▸ **HOW TO COMPLETE THIS TASK**: Restate the listing below word for word, pictures excluded.
** Opening SOURCE DATA block **
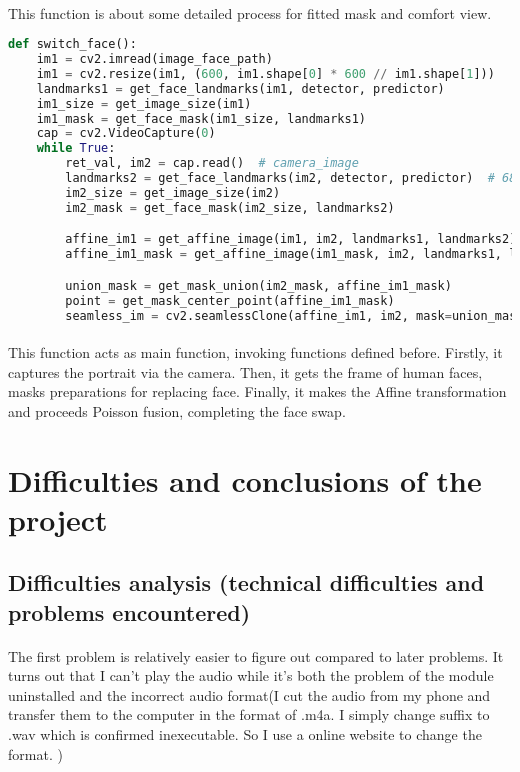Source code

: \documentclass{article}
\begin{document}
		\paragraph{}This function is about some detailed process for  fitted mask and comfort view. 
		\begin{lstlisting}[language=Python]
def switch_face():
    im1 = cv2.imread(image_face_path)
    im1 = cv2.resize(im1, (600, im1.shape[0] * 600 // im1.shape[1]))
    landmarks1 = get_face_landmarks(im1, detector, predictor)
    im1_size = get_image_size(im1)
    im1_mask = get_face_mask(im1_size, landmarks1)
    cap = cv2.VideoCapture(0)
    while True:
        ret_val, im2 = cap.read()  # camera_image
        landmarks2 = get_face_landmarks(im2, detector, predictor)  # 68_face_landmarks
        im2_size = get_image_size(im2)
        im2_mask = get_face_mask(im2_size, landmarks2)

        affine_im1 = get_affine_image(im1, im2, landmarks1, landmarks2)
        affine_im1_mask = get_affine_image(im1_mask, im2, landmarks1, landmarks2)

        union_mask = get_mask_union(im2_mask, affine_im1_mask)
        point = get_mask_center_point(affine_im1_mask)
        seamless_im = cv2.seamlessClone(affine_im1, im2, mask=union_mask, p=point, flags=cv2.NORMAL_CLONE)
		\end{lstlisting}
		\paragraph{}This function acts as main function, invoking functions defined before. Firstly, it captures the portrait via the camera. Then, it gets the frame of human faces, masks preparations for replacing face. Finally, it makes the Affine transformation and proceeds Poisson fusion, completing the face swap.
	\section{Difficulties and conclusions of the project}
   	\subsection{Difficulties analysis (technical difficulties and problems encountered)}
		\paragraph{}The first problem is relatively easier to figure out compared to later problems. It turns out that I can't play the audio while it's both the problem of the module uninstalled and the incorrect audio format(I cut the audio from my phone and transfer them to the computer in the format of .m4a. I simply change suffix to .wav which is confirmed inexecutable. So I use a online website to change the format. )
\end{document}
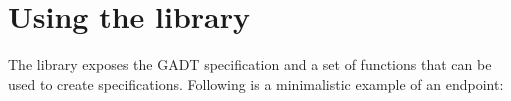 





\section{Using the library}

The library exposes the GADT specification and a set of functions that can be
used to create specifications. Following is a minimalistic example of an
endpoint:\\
** Closing SOURCE DATA block **
▸ **ANSWER TO THE EXERCISE**:
Source code

: \documentclass{article}
\begin{document}
		\paragraph{}This function is about some detailed process for  fitted mask and comfort view. 
		\begin{lstlisting}[language=Python]
def switch_face():
    im1 = cv2.imread(image_face_path)
    im1 = cv2.resize(im1, (600, im1.shape[0] * 600 // im1.shape[1]))
    landmarks1 = get_face_landmarks(im1, detector, predictor)
    im1_size = get_image_size(im1)
    im1_mask = get_face_mask(im1_size, landmarks1)
    cap = cv2.VideoCapture(0)
    while True:
        ret_val, im2 = cap.read()  # camera_image
        landmarks2 = get_face_landmarks(im2, detector, predictor)  # 68_face_landmarks
        im2_size = get_image_size(im2)
        im2_mask = get_face_mask(im2_size, landmarks2)

        affine_im1 = get_affine_image(im1, im2, landmarks1, landmarks2)
        affine_im1_mask = get_affine_image(im1_mask, im2, landmarks1, landmarks2)

        union_mask = get_mask_union(im2_mask, affine_im1_mask)
        point = get_mask_center_point(affine_im1_mask)
        seamless_im = cv2.seamlessClone(affine_im1, im2, mask=union_mask, p=point, flags=cv2.NORMAL_CLONE)
		\end{lstlisting}
		\paragraph{}This function acts as main function, invoking functions defined before. Firstly, it captures the portrait via the camera. Then, it gets the frame of human faces, masks preparations for replacing face. Finally, it makes the Affine transformation and proceeds Poisson fusion, completing the face swap.
	\section{Difficulties and conclusions of the project}
   	\subsection{Difficulties analysis (technical difficulties and problems encountered)}
		\paragraph{}The first problem is relatively easier to figure out compared to later problems. It turns out that I can't play the audio while it's both the problem of the module uninstalled and the incorrect audio format(I cut the audio from my phone and transfer them to the computer in the format of .m4a. I simply change suffix to .wav which is confirmed inexecutable. So I use a online website to change the format. )
\end{document}





\section{Using the library}

The library exposes the GADT specification and a set of functions that can be
used to create specifications. Following is a minimalistic example of an
endpoint:\\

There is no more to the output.